All of the entries below should be returned verbatim, apart from the pictures.

Dataset entries:
------------

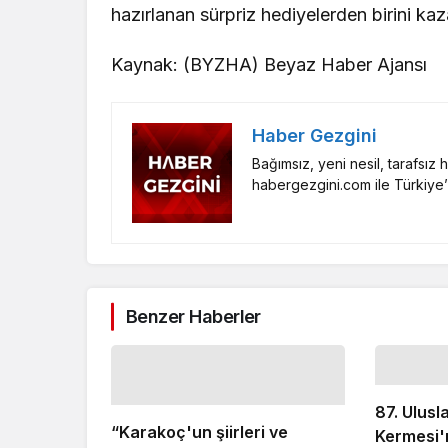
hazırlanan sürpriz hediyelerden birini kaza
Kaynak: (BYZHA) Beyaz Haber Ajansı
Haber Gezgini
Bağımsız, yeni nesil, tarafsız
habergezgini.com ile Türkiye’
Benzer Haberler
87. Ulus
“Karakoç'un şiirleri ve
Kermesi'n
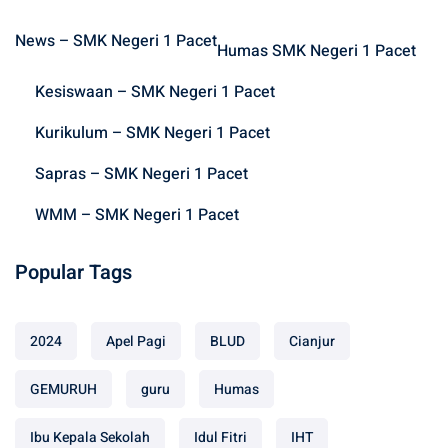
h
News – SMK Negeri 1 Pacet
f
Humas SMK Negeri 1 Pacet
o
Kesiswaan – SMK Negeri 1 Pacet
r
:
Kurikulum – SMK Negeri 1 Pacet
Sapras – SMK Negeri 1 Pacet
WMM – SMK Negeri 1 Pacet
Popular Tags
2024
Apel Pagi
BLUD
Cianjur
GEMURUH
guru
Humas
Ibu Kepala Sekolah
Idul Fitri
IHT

------------

• **EXERCISE OUTPUT**:
hazırlanan sürpriz hediyelerden birini kaza
Kaynak: (BYZHA) Beyaz Haber Ajansı
Haber Gezgini
Bağımsız, yeni nesil, tarafsız
habergezgini.com ile Türkiye’
Benzer Haberler
87. Ulus
“Karakoç'un şiirleri ve
Kermesi'n
h
News – SMK Negeri 1 Pacet
f
Humas SMK Negeri 1 Pacet
o
Kesiswaan – SMK Negeri 1 Pacet
r
:
Kurikulum – SMK Negeri 1 Pacet
Sapras – SMK Negeri 1 Pacet
WMM – SMK Negeri 1 Pacet
Popular Tags
2024
Apel Pagi
BLUD
Cianjur
GEMURUH
guru
Humas
Ibu Kepala Sekolah
Idul Fitri
IHT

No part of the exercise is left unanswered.